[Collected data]
────────

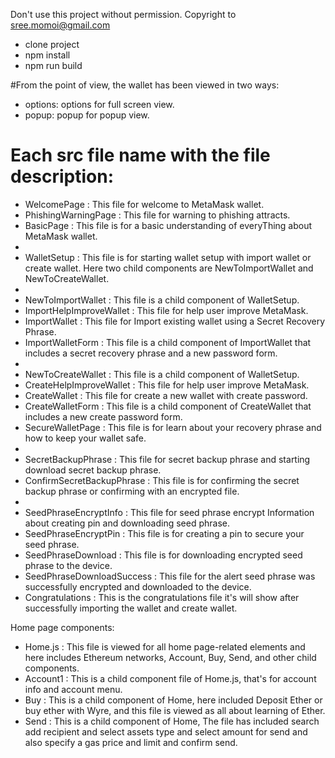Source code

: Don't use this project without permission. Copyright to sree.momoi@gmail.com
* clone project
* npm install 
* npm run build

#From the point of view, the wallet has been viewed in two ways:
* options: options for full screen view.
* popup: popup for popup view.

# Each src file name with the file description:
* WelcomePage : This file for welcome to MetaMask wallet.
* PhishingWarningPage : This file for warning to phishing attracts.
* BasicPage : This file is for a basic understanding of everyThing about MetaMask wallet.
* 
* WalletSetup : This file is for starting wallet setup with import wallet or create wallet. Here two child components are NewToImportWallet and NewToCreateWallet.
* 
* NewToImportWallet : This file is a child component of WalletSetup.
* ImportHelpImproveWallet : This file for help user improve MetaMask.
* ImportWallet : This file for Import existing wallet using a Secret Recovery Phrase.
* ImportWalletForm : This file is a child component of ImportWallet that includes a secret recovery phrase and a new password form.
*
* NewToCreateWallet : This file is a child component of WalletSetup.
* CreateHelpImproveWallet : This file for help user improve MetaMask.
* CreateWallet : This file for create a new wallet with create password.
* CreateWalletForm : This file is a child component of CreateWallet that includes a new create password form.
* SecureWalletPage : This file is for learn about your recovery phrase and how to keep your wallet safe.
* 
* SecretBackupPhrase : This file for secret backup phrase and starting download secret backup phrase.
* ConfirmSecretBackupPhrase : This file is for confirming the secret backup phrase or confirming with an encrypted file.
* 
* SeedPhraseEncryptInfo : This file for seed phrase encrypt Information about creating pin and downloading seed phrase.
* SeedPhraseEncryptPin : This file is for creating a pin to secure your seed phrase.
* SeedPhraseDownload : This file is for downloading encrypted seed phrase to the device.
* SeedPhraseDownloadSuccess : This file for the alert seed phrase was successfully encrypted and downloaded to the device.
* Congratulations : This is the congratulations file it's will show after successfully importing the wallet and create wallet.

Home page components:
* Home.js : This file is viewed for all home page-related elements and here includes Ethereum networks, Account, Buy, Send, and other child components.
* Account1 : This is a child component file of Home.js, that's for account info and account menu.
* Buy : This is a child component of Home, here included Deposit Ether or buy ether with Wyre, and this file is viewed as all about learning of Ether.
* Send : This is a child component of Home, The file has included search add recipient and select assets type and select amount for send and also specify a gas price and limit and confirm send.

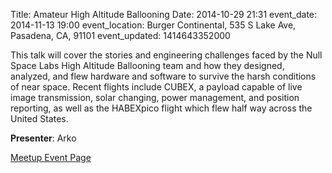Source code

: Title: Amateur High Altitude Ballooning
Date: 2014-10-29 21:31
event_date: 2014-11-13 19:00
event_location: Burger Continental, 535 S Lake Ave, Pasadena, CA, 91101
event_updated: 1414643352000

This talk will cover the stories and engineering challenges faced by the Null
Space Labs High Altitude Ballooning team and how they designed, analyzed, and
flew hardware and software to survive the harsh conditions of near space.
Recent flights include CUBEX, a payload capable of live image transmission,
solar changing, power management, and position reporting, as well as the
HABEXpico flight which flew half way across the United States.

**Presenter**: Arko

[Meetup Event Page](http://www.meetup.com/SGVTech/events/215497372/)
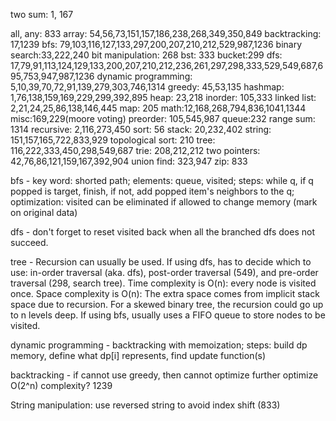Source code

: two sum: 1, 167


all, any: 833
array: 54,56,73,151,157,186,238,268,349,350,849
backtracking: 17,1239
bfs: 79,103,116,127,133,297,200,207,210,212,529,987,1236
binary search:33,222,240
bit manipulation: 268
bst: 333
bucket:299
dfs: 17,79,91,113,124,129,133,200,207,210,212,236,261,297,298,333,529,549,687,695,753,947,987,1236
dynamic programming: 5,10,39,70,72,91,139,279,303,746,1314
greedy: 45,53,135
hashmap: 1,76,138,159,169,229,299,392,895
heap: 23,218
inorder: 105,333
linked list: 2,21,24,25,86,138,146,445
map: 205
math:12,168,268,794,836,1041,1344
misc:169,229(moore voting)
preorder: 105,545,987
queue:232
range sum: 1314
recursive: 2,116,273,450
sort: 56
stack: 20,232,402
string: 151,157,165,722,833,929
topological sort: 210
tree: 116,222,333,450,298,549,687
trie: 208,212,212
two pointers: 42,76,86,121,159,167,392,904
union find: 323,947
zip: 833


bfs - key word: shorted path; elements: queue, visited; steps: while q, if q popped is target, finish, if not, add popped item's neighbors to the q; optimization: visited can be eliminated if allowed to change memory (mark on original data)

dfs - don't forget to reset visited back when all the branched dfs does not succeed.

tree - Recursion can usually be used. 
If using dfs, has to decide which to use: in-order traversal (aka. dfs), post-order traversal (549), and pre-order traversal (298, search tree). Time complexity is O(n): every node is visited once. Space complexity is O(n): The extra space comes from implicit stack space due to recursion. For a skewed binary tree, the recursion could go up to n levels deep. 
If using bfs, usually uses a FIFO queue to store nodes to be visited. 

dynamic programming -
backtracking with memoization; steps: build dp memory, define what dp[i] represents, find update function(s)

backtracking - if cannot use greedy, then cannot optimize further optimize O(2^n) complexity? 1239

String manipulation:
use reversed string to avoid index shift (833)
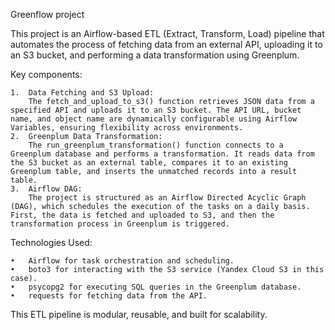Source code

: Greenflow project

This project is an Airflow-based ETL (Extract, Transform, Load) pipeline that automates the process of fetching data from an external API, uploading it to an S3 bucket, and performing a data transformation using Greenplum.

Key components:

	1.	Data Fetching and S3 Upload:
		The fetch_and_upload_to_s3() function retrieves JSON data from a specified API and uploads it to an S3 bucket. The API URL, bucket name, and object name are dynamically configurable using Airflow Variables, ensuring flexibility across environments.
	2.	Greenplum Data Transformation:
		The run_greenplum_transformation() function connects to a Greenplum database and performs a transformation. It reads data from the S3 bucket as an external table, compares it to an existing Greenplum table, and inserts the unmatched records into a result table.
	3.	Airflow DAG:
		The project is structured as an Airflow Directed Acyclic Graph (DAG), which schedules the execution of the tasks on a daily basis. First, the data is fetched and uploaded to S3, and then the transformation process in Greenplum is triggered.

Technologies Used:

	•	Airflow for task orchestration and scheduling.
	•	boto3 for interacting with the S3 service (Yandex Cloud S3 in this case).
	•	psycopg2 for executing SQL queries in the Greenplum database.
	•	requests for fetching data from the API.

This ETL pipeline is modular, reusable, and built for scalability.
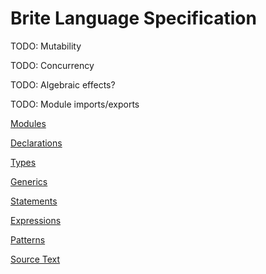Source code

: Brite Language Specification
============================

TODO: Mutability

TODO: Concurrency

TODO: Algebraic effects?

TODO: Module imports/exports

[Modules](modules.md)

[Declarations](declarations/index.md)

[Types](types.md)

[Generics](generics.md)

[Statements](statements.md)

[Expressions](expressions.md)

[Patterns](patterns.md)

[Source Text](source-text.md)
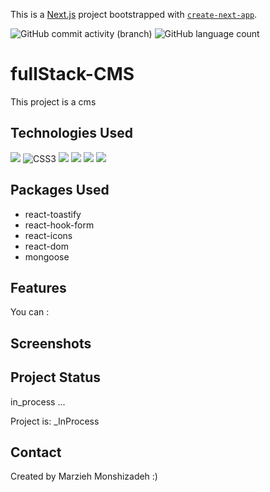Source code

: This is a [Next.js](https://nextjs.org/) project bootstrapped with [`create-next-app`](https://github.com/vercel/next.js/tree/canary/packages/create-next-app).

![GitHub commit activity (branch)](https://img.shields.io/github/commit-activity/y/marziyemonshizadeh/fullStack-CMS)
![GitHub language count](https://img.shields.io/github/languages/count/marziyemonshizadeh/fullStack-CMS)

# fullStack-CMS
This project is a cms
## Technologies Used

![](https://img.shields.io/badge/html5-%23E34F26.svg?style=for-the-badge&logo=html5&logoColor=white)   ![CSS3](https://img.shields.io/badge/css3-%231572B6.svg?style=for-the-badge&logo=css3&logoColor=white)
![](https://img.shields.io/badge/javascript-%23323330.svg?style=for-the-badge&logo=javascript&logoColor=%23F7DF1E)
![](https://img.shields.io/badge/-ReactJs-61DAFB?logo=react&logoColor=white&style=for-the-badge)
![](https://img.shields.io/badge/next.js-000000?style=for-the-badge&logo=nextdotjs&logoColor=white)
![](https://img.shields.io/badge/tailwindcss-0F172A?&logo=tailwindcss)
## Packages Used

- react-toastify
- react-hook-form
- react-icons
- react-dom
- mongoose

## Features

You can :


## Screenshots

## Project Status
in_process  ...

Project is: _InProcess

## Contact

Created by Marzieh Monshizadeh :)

────────

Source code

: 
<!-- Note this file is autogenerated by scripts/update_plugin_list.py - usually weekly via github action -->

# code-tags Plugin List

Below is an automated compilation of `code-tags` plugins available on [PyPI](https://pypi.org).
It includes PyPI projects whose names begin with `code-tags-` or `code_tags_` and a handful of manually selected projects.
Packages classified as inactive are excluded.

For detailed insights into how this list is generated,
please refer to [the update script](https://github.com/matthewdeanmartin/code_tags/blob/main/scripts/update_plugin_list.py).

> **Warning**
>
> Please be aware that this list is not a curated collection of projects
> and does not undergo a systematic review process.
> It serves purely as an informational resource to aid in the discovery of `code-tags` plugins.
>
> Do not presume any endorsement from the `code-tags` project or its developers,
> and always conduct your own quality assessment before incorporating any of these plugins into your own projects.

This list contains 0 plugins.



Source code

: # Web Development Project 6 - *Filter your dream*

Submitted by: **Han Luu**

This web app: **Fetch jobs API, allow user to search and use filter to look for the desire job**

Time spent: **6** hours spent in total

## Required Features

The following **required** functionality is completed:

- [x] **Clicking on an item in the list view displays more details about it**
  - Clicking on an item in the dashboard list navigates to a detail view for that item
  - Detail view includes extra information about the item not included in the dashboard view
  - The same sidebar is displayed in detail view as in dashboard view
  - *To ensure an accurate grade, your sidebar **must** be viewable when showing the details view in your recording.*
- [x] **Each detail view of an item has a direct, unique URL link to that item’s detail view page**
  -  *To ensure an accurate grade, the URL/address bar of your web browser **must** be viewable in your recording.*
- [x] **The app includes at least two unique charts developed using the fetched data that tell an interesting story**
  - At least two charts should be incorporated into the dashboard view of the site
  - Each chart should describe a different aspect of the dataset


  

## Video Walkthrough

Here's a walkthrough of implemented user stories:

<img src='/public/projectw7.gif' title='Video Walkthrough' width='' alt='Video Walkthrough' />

────────

> [TASK STATEMENT] Beginning at the line above that contains "Date: 2014-10-29 21:31" and going on through the line that contains "If using dfs, has", please copy every line exactly, leaving the pictures out and adding nothing.

> [OUTPUT OF THE TASK]
Date: 2014-10-29 21:31
event_date: 2014-11-13 19:00
event_location: Burger Continental, 535 S Lake Ave, Pasadena, CA, 91101
event_updated: 1414643352000

This talk will cover the stories and engineering challenges faced by the Null
Space Labs High Altitude Ballooning team and how they designed, analyzed, and
flew hardware and software to survive the harsh conditions of near space.
Recent flights include CUBEX, a payload capable of live image transmission,
solar changing, power management, and position reporting, as well as the
HABEXpico flight which flew half way across the United States.

**Presenter**: Arko

[Meetup Event Page](http://www.meetup.com/SGVTech/events/215497372/)
Source code

: two sum: 1, 167


all, any: 833
array: 54,56,73,151,157,186,238,268,349,350,849
backtracking: 17,1239
bfs: 79,103,116,127,133,297,200,207,210,212,529,987,1236
binary search:33,222,240
bit manipulation: 268
bst: 333
bucket:299
dfs: 17,79,91,113,124,129,133,200,207,210,212,236,261,297,298,333,529,549,687,695,753,947,987,1236
dynamic programming: 5,10,39,70,72,91,139,279,303,746,1314
greedy: 45,53,135
hashmap: 1,76,138,159,169,229,299,392,895
heap: 23,218
inorder: 105,333
linked list: 2,21,24,25,86,138,146,445
map: 205
math:12,168,268,794,836,1041,1344
misc:169,229(moore voting)
preorder: 105,545,987
queue:232
range sum: 1314
recursive: 2,116,273,450
sort: 56
stack: 20,232,402
string: 151,157,165,722,833,929
topological sort: 210
tree: 116,222,333,450,298,549,687
trie: 208,212,212
two pointers: 42,76,86,121,159,167,392,904
union find: 323,947
zip: 833


bfs - key word: shorted path; elements: queue, visited; steps: while q, if q popped is target, finish, if not, add popped item's neighbors to the q; optimization: visited can be eliminated if allowed to change memory (mark on original data)

dfs - don't forget to reset visited back when all the branched dfs does not succeed.

tree - Recursion can usually be used. 
If using dfs, has to decide which to use: in-order traversal (aka. dfs), post-order traversal (549), and pre-order traversal (298, search tree). Time complexity is O(n): every node is visited once. Space complexity is O(n): The extra space comes from implicit stack space due to recursion. For a skewed binary tree, the recursion could go up to n levels deep. 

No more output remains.